An executive at a women’s health company is hopeful that the preventive care provision remains intact.
“Preventive care saves lives. This is not controversial. We know that when people have preventive care, we prevent catastrophic events. We know that when preventive care is covered and people do not have an out of pocket cost associated with it, they engage in preventive care. The consequence of this case, resulting in the overturn of the preventive care clause, will have catastrophic consequences for decades,” said Jessica Horwitz, chief clinical officer of Tia, in an interview.
Another healthcare executive noted that getting rid of the preventive services requirement could lead to more costs down the road.
“There is a growing body of research that shows that putting more of the cost-sharing burden on patients actually decreases the use of high-value care. If insurers do not cover these preventive services, we will certainly see downstream impacts on both total cost of care and health outcomes when care is inevitably delayed due to out-of-pocket costs,” said Ami Parekh, chief health officer at Included Health. The company serves employers and health plans and offers primary and behavioral health support.
In other words, insurers or employers will end up paying more for acute incidents that may have been prevented with cheaper screening.
It’s possible that many health plans and employers will continue to cover these services without cost sharing even if the Court rules in favor of the plaintiffs because it’s in their best interest, according to Frier.

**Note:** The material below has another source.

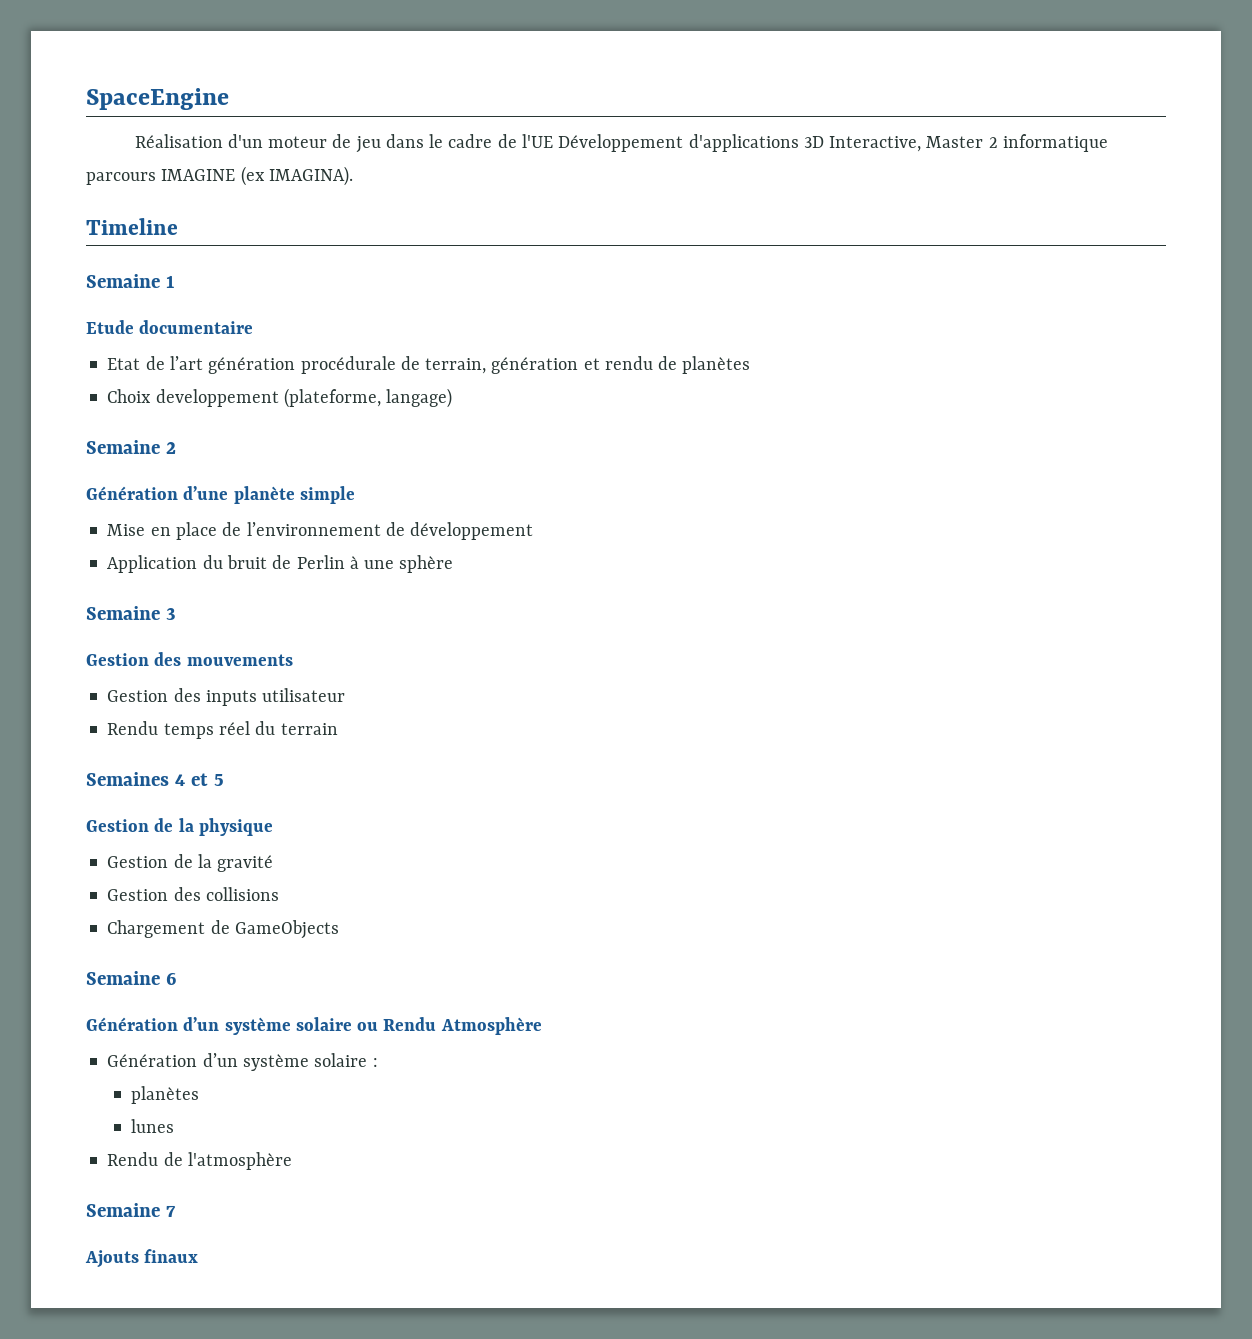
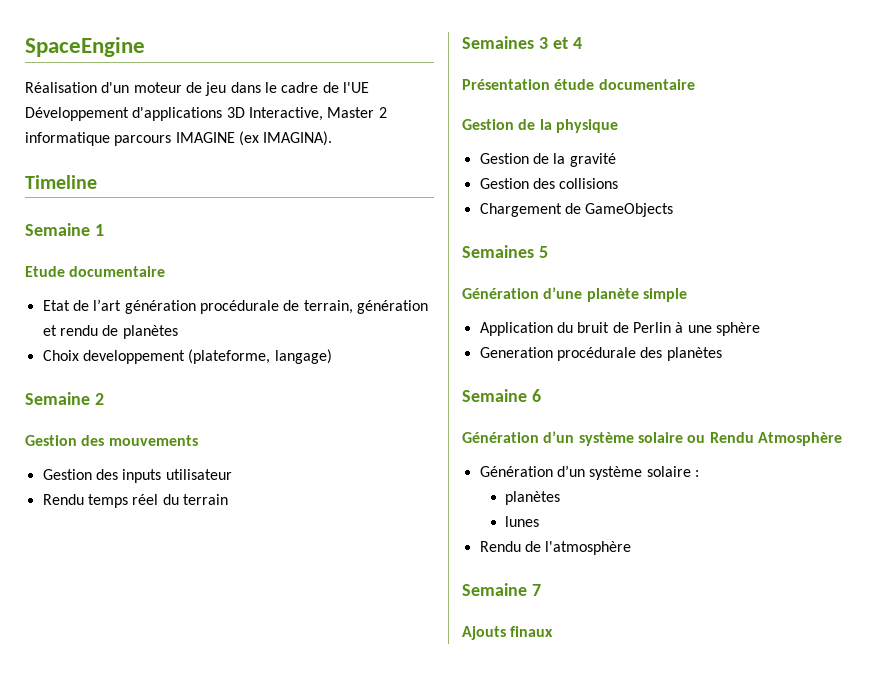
[86,486,355,504] [107,522,534,540] [107,555,454,573] [86,606,176,620] // Génération d’une planète simple // Mise en place de l’environnement de développement // Application du bruit de Perlin à une sphère // Semaine 3 -> (104, 399) none
(169, 779) none -> [538,37,568,49] 3 et
[190,773,224,786] et 5 -> [462,79,695,90] // Présentation étude documentaire
(339, 929) none -> [462,245,548,258] [462,287,687,302] [479,322,760,336] [479,347,722,361] // Semaines 5 // Génération d’une planète simple // Application du bruit de Perlin à une sphère // Generation procédurale des planètes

“Providing preventive care is a form of value-based care,” Frier said. “It ultimately reduces the overall cost of care over time. So employers, for example, are highly incentivized to provide preventive care because … it prevents absenteeism at work. It improves performance at work. Employers don’t want their employees to get sick.”
While financially it might be wiser for insurers to cover screenings without requiring cost sharing, without the preventive care provision in place, it would certainly not be at the level it is now, he added.
The Supreme Court will hear oral arguments on the case April 21.